Task goal:
You are asked to filter the data below and copy every line holding "jours".

=== Begin Enclosure ===

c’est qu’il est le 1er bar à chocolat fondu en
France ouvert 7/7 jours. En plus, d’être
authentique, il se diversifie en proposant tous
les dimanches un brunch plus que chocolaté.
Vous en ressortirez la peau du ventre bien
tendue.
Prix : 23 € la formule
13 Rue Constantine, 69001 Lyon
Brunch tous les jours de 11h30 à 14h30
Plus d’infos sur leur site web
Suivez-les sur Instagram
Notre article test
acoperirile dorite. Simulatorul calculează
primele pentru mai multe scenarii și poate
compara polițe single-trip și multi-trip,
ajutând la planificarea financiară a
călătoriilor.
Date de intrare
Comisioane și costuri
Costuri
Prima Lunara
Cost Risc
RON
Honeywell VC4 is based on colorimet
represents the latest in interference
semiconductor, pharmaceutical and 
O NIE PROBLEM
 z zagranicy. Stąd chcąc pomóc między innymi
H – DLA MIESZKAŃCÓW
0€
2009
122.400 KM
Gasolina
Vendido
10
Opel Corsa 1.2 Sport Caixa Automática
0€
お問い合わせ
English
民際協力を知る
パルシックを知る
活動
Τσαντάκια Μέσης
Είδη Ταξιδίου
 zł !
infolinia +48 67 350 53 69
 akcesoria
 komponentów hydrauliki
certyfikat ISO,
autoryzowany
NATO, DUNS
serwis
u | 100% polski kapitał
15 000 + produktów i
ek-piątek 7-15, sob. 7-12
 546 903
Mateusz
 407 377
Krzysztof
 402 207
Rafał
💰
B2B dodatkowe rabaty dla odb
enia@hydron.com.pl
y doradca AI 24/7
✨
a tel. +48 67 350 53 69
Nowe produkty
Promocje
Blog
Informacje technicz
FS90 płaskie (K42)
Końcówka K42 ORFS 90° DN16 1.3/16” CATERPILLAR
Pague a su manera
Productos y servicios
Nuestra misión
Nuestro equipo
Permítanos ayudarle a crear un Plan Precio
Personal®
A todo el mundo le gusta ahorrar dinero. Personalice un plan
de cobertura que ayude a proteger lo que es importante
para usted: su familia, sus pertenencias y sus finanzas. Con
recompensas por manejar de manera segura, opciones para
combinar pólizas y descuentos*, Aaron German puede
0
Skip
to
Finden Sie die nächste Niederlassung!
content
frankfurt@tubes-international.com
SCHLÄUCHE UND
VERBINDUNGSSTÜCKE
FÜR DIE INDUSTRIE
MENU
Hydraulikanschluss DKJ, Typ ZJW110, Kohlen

=== End Enclosure ===

Answer to this exercise:
France ouvert 7/7 jours. En plus, d’être
Brunch tous les jours de 11h30 à 14h30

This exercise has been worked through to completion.